CRAWFORD, Texas - Sensing a threat to President Bush's re-election, his national security adviser Condoleezza Rice will step into the arena where her former aide first made incendiary charges that Bush ignored pre-Sept. 11 warnings about al Qaeda.

Rice will be interviewed on CBS's "60 Minutes" -- the influential television news program where counterterrorism expert Richard Clarke a week ago accused Bush of mishandling the terror threat.

Allegations by Clarke, who worked for four presidents, struck at the core of what the Bush team viewed as their strongest case for a new White House term -- the president's credentials on national security.

"The Bush people are right to take this very seriously," said political analyst Larry Sabato of the University of Virginia. "If Clarke's charges really take hold, I can't imagine he'll be re-elected."

But Sabato said it was too early to tell how the issue would play out, with polls continuing to show Bush and his Democratic rival John Kerry in an extremely close race. The election is in November.

Clarke, who has written a best-selling book detailing his allegations, said Bush paid too little attention to the importance of pursuing al Qaeda in comparison to the Clinton administration. He aired his criticisms on news programs and then at a hearing held by the commission investigating the Sept. 11, 2001 attack that killed more than 3,000 people.

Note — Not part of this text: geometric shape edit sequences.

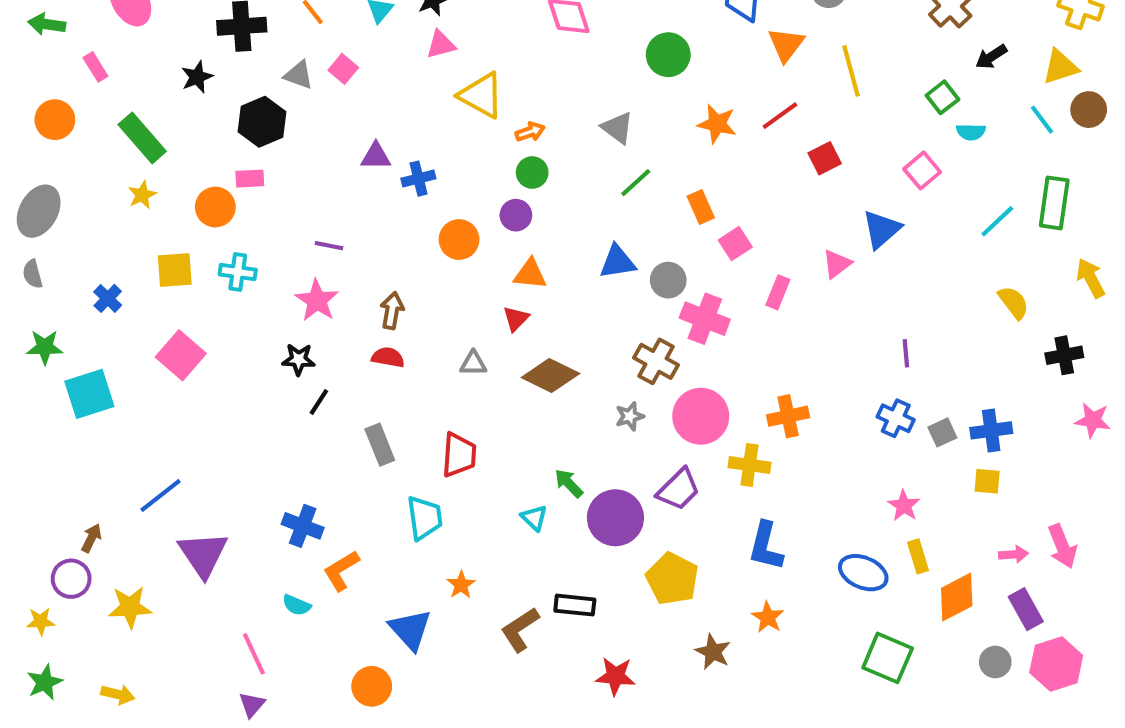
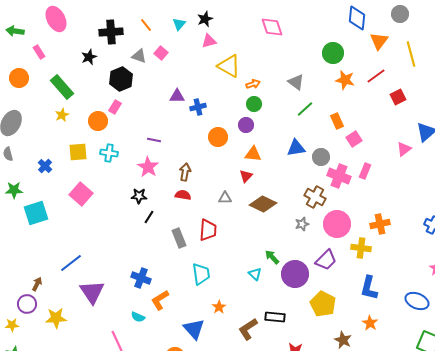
green circle: (668, 55) -> (333, 53), moved
pink rectangle: (250, 179) -> (115, 107), turned -56
pink rectangle: (778, 292) -> (365, 171), moved
red trapezoid: (459, 455) -> (208, 230), moved

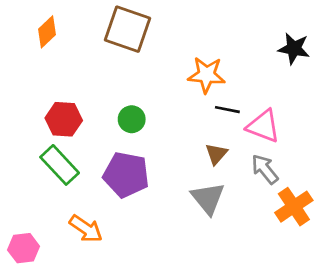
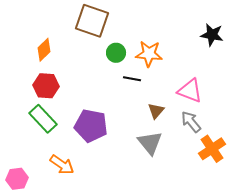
orange diamond: (47, 32) -> (44, 50), moved
black line: (227, 110) -> (132, 79), moved
green circle: (132, 119) -> (116, 53), moved

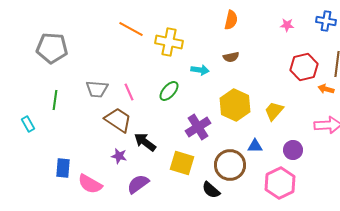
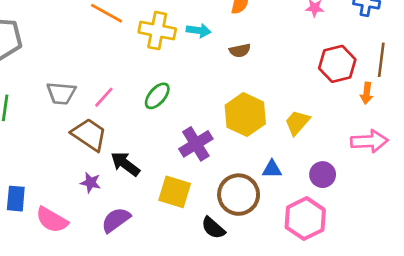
cyan arrow: (200, 70) -> (199, 31), moved
orange arrow: (326, 89) -> (367, 93), turned -98
pink line: (129, 92) -> (104, 97), turned 66

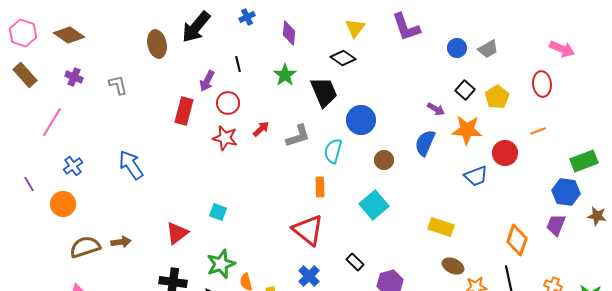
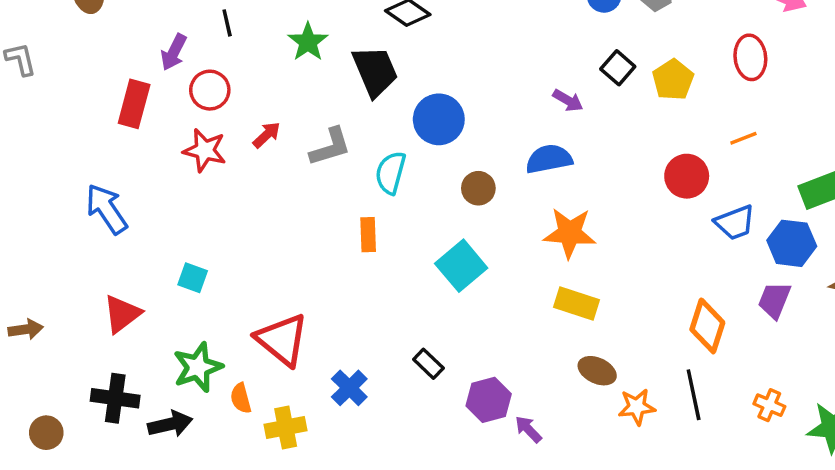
orange star: (467, 130) -> (570, 233), moved
blue semicircle: (425, 143) -> (549, 159), turned 56
blue arrow: (131, 165) -> (107, 209), moved
blue trapezoid: (476, 176) -> (735, 223), moved
red triangle: (308, 230) -> (282, 340), moved

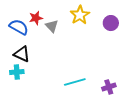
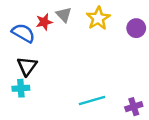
gray triangle: (52, 26) -> (64, 15), moved
black triangle: (22, 54) -> (27, 66), turned 42

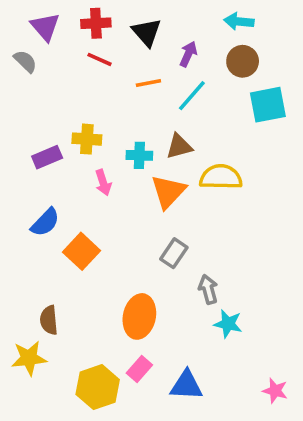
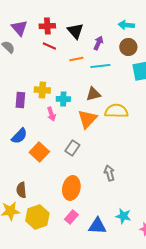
cyan line: (192, 96) -> (100, 66), turned 42
cyan cross: (139, 155) -> (63, 99), moved
purple rectangle: (47, 157) -> (20, 100), turned -63
gray rectangle: (174, 253) -> (72, 148), moved
cyan star: (228, 324) -> (123, 216), moved
yellow hexagon: (98, 387) -> (37, 217), moved

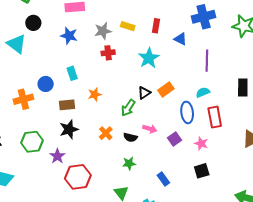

The White House last week launched a media blitz to try to counter the criticism. That effort will continue this weekend with appearances by Secretary of State Colin Powell and Defence Secretary Donald Rumsfeld on morning talk shows, in addition to the Rice appearance.

Clarke is also slated to appear on Sunday talk shows.

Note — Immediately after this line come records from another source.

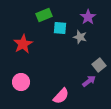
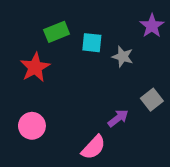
green rectangle: (44, 15) -> (57, 32), moved
purple star: (88, 17) -> (152, 26), moved
purple arrow: (89, 81) -> (118, 118), moved

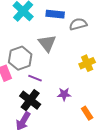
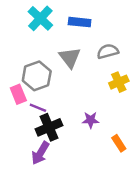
gray semicircle: (78, 24) -> (108, 51), moved
purple line: (35, 78) -> (38, 108), moved
black cross: (30, 100) -> (49, 127), turned 30

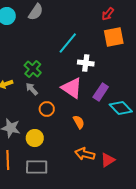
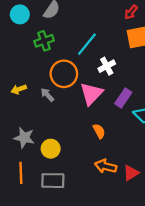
white cross: (86, 63) -> (107, 66), turned -35
green cross: (33, 69) -> (44, 41), moved, turned 30
pink triangle: (72, 88) -> (91, 94), turned 40
orange circle: (47, 109) -> (64, 74), moved, size x1.6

Attempting to discredit Clarke, the White House has highlighted previous comments in which he spoke favourably of Bush's handling of the terror threat. And White House spokesman Scott McClellan called some of his comments "flat-out false."

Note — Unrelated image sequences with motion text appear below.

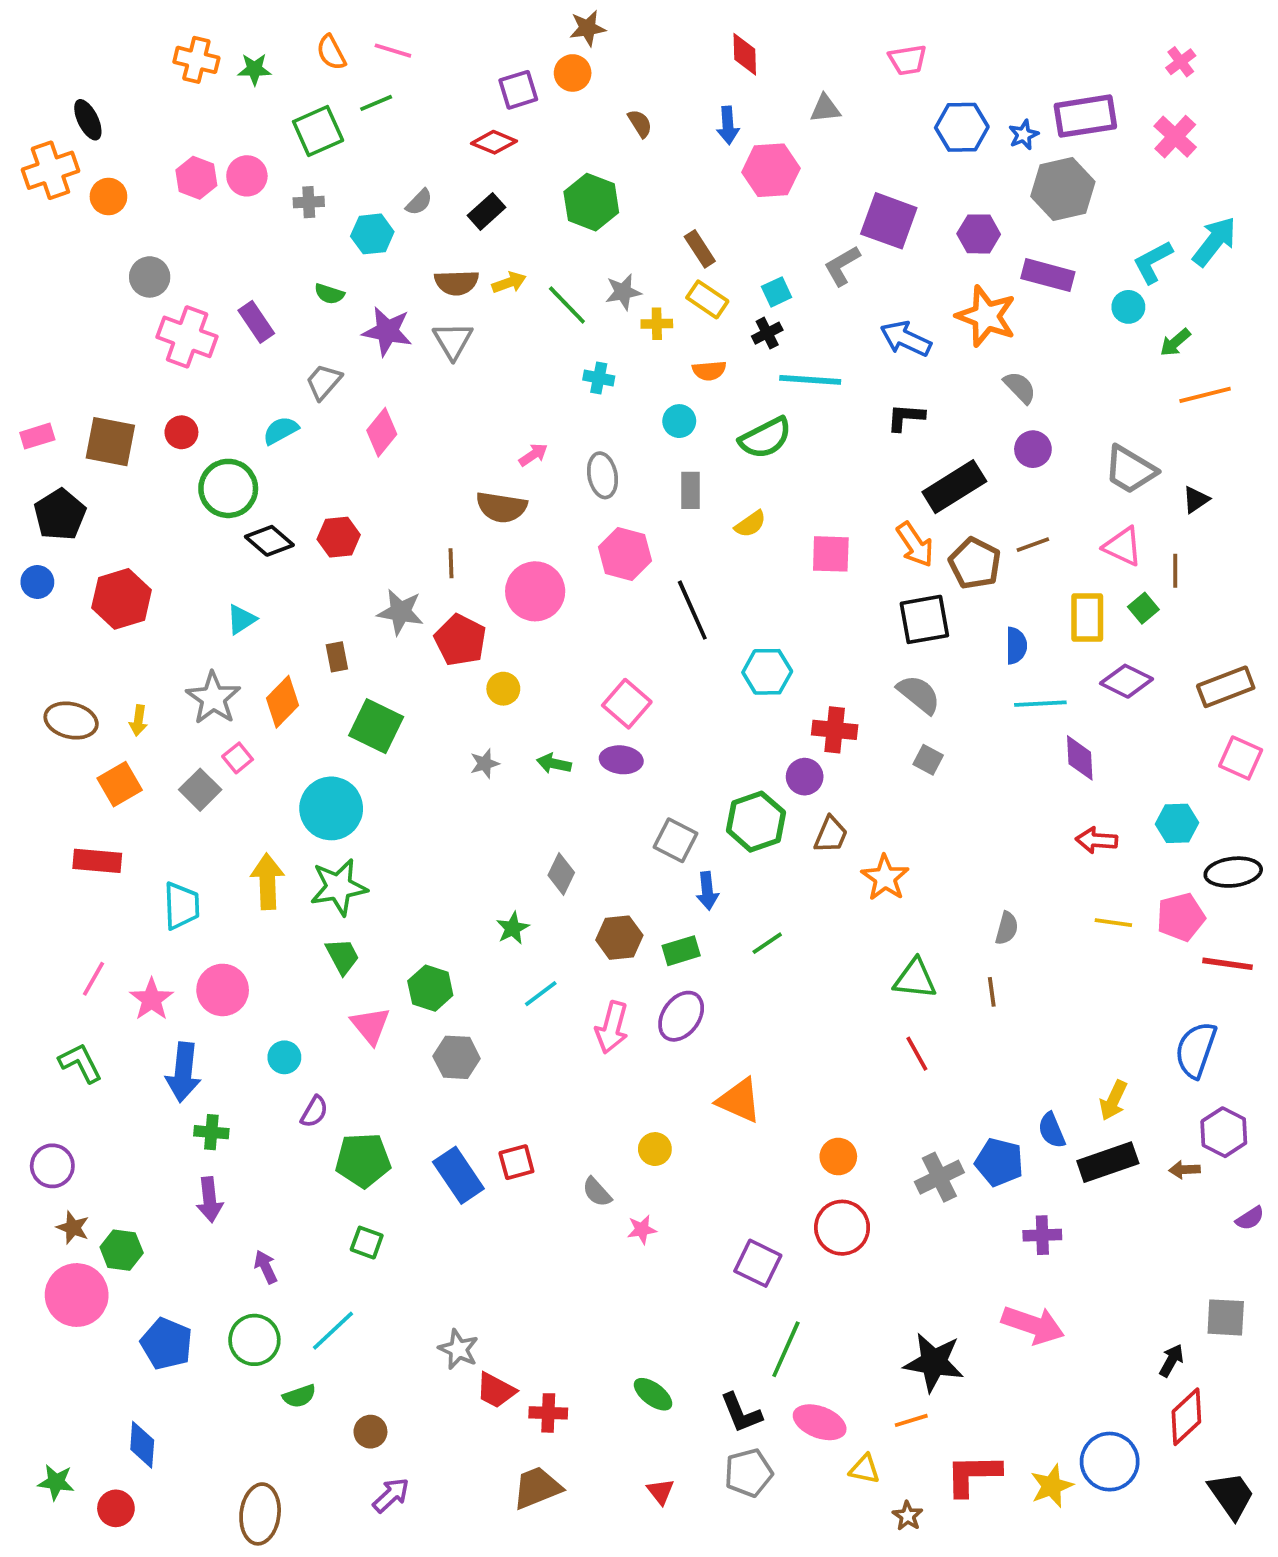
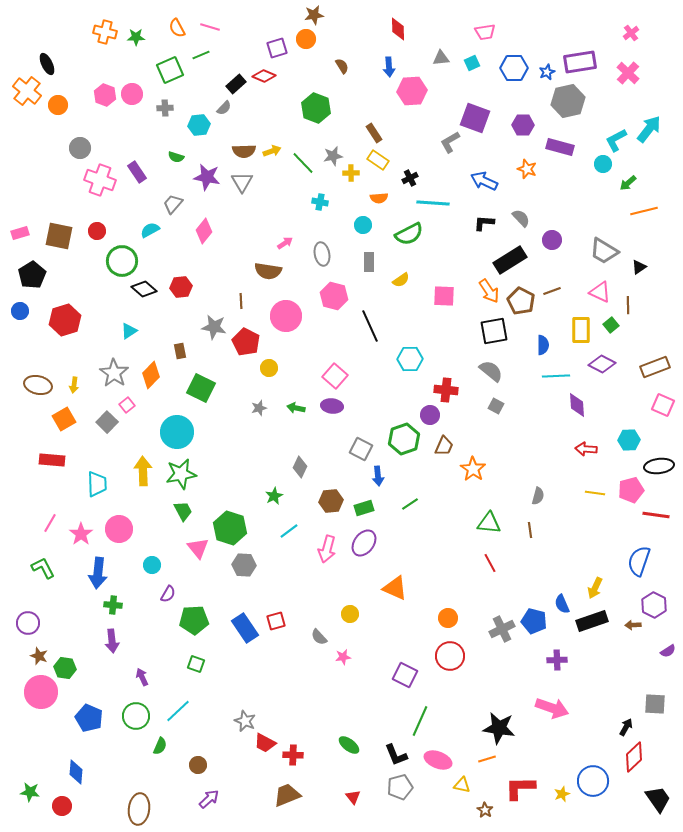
orange cross: (50, 170) -> (27, 91), turned -32
black rectangle: (486, 211) -> (236, 84), moved
cyan square: (777, 292) -> (472, 63), moved
orange star: (986, 316) -> (527, 169), size x0.6
gray semicircle: (1020, 387) -> (521, 218), moved
green hexagon: (430, 988) -> (230, 528), size x1.4
green semicircle: (299, 1396) -> (160, 746), turned -48
yellow star: (1052, 1486) -> (562, 794), size x0.7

Bush's Republican allies in Congress ratcheted up the attacks with a push to declassify testimony Clarke gave in 2002 that they said was at odds with his current statements.


But Rice was facing pressures of her own that may be complicated by yet another television appearance.

Although she met privately with the 9/11 commission and may do so again, the panel is eager for her to testify publicly under oath. She has declined, citing the separation of powers between the White House and Congress.

The White House views the commission as an entity of Congress since it was created by the legislative body.

Democrats have seized on Rice's constant presence on television to question her decision not to testify.

Kerry, who was largely out of view last week on vacation as the Clarke saga unfolded, weighed in on Saturday with criticisms centering on Rice.

"If Condoleezza Rice can find time to do '60 Minutes' on television before the American people, she ought to find 60 minutes to speak to the commission under oath," he said.

But the calls for Rice to testify came from Republicans, too. On Saturday, John Lehman, a member of the 9/11 commission and a Republican, urged Rice to change her mind.

"I think the White House is making a political blunder, an important miscalculation of the political impact of this," Lehman told CNN. "Condoleezza Rice should testify before our commission."